EXERCISE REQUIREMENTS: Wherever a line in the data below holds "navigation", copy that line.

____

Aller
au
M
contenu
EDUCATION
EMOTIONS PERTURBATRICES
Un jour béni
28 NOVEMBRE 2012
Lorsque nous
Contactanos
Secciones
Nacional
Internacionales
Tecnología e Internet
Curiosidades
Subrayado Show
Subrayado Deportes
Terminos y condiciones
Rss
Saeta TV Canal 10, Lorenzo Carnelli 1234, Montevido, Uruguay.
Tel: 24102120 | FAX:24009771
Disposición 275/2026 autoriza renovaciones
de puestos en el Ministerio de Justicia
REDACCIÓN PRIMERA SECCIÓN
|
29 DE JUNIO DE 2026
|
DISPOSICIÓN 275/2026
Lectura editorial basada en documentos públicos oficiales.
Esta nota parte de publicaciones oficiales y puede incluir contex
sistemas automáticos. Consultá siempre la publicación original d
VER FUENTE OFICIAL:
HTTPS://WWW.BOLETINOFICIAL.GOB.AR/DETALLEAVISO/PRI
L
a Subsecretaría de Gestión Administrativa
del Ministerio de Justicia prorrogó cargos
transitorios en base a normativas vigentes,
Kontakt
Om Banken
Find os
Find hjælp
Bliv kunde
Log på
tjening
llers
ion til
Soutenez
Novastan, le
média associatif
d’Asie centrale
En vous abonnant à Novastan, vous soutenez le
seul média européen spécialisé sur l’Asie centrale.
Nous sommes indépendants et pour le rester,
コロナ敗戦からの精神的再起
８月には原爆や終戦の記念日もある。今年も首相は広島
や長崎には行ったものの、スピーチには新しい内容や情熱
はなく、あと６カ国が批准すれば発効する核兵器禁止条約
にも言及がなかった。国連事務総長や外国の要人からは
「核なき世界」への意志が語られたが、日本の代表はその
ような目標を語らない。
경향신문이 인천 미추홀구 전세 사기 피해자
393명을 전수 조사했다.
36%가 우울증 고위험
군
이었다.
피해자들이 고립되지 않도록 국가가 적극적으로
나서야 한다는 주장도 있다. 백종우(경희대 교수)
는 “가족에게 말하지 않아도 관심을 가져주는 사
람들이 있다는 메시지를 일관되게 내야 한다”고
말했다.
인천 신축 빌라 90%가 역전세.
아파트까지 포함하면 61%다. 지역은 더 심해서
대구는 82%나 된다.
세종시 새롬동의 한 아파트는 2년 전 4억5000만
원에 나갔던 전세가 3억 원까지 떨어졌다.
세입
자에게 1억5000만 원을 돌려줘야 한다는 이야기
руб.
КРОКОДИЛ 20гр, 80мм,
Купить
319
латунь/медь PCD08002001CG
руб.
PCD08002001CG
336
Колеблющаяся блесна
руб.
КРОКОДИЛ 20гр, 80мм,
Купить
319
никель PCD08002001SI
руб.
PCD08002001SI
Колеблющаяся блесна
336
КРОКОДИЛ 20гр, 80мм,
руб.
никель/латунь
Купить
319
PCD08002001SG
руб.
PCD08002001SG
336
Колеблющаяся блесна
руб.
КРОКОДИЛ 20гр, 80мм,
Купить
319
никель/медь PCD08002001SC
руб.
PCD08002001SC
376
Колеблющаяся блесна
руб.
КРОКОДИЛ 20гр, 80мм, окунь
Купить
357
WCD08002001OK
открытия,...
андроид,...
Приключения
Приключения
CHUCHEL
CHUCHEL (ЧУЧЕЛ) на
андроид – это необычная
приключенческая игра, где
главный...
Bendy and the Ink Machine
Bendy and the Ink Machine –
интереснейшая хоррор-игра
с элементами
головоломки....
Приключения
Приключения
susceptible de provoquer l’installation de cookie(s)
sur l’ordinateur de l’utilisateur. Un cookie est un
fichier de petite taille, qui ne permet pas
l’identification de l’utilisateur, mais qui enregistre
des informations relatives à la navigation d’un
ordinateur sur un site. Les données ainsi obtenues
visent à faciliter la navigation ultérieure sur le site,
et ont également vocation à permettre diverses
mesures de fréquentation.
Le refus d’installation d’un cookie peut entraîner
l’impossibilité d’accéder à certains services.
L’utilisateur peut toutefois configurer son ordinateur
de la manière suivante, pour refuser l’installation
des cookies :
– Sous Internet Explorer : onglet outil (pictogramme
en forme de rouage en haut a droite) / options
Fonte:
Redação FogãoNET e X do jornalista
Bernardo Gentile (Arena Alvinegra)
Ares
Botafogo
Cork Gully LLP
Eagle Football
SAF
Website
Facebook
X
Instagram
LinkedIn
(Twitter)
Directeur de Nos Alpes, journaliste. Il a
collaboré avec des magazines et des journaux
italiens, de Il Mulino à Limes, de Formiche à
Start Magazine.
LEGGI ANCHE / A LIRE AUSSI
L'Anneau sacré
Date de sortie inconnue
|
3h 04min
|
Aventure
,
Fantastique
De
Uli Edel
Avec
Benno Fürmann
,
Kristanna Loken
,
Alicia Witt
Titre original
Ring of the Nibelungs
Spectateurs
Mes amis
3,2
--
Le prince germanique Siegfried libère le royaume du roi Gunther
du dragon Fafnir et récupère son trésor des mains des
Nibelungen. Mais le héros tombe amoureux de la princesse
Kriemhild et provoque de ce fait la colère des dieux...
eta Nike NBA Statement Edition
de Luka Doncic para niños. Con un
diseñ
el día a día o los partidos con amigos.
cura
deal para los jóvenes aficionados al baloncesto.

____

EXERCISE OUTPUT:
des informations relatives à la navigation d’un
visent à faciliter la navigation ultérieure sur le site,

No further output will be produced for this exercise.